Adirondack Interpretive Center



5922 State Route 28N
Newcomb, NY 12852
(518) 582-2000

>>Website: http://www.esf.edu/aic/

The AIC features 3.6 miles of interpretive trails on its 236-acre property, along the shoreline of Rich Lake and Rich Lake outlet. Trailheads are located at the building.

R.W. Sage Jr. Memorial Trail: This 1.1-mile loop starts from the Sucker Brook Trail after it crosses the Rich LakeOutlet. Enjoy an easy, mostly flat, ski along the shoreline of Belden Lake through a mixed forest of coniferous and deciduous trees. Make sure to stop at the two overlooks along the lake for a photo opportunity, wildlife viewing or a serene break away from society. The loop ends at the Little Sucker Brook bridge on the Sucker Brook Trail. Extend your ski trip by heading over to the Great Camp Santanoni Trail. (YELLOW markers)

Rich Lake Trail: This 0.6-mile trail is a terrific warm-up with great views of Rich Lake and Goodnow Mountain. This short trek gives you a glimpse of what the other trails have to offer. (RED markers) Easy access. 

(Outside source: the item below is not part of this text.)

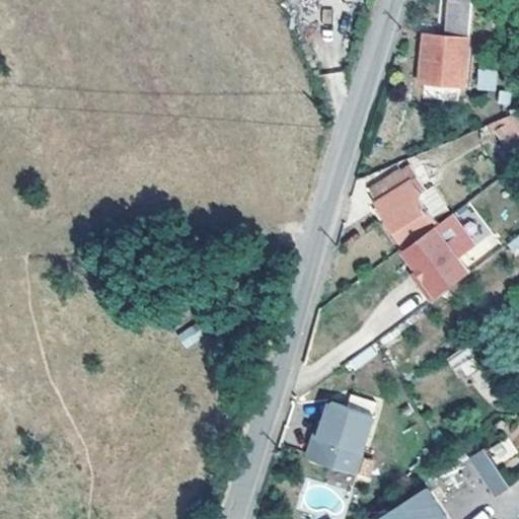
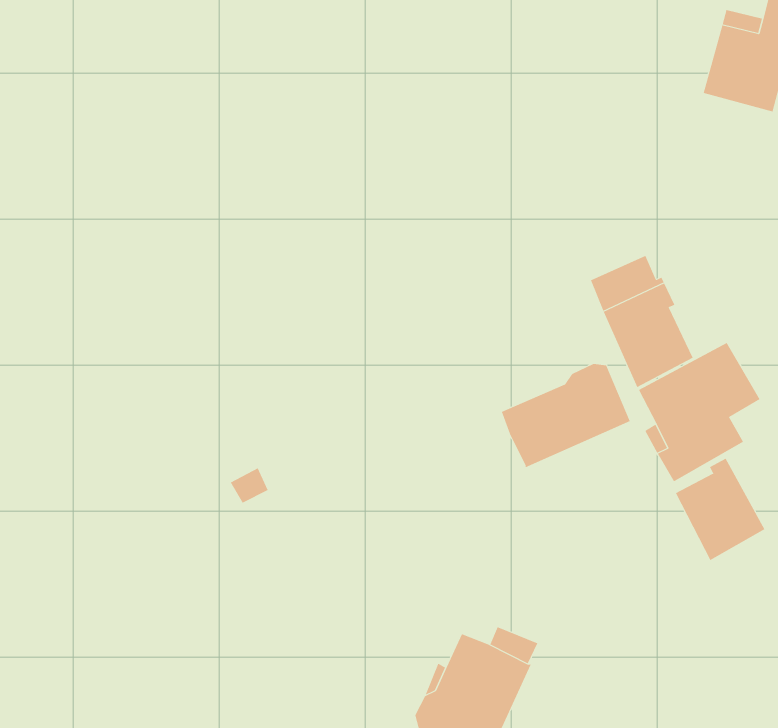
building: none -> [501,363,631,468]
building: none -> [675,458,765,561]

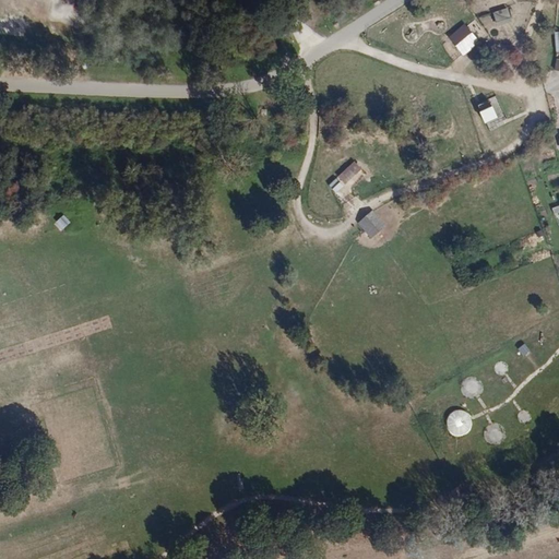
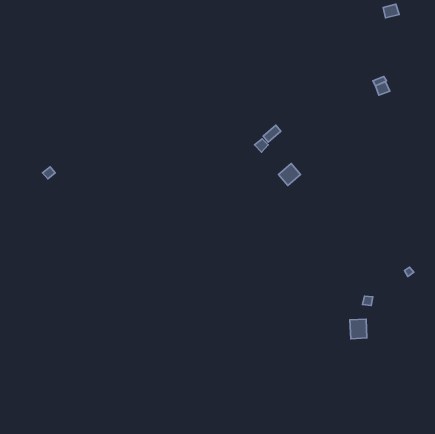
building: [449,24,478,56] -> none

Peninsula Trail: They do not recommend or allow skiing on this trail

Sucker Brook Trail: This 1.0-mile trail is considered to be a moderate trail but is a rather steep drop right from the parking lot. Once down off the hill the ski is actually very nice and you can connect up to the Sage Trail part way through. This trail leaves the building to the north and runs along the outlet to Rich Lake. You will be walking parallel to the same route the logs took during the Hudson River log-driving days. This is a wonderful trail to see wildlife. (BLUE markers)

Trailhead Location: 

Follow I87 north from the Schroon Lake Exit and get off Ext 29. From Exit 29 head west along Blue Ridge Road toward Newcomb. Continue to Route 28N in Newcomb and head right into the village. Pass through the entire village and locate the entrance for the SUNY ESF AIC on the right.   

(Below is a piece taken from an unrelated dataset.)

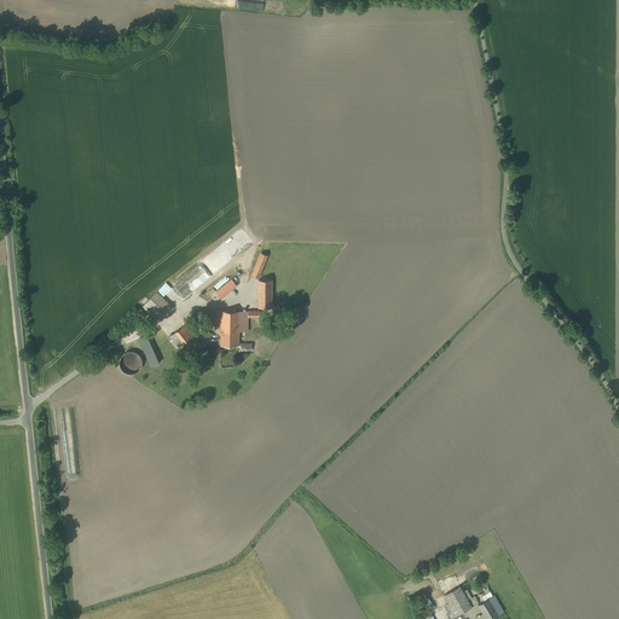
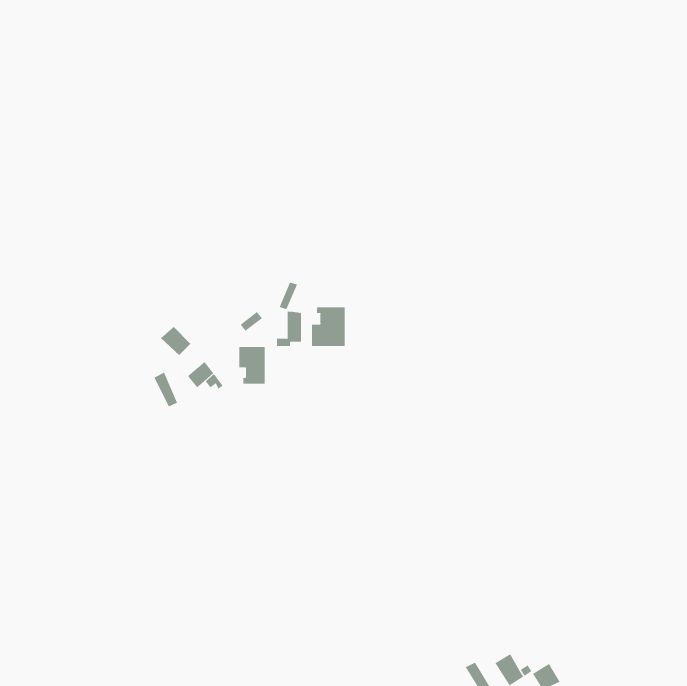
building: none -> [312,307,345,347]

Difficulty: 1=easiest, 5=hardest

One to two: Depends entirely on the loop chose and the direction of travel 

Additional Important Information:

Skiing over a frozen body of water is a cross-country skiing past time; it can access you to areas not seen by most in the summer. With that being said it is a dangerous activity to cross frozen water bodies and should be done with care and respect for your environment. Know the ice conditions and be prepared for anything including heavy winds, snow drifts, whiteouts, slushy conditions, and thin ice.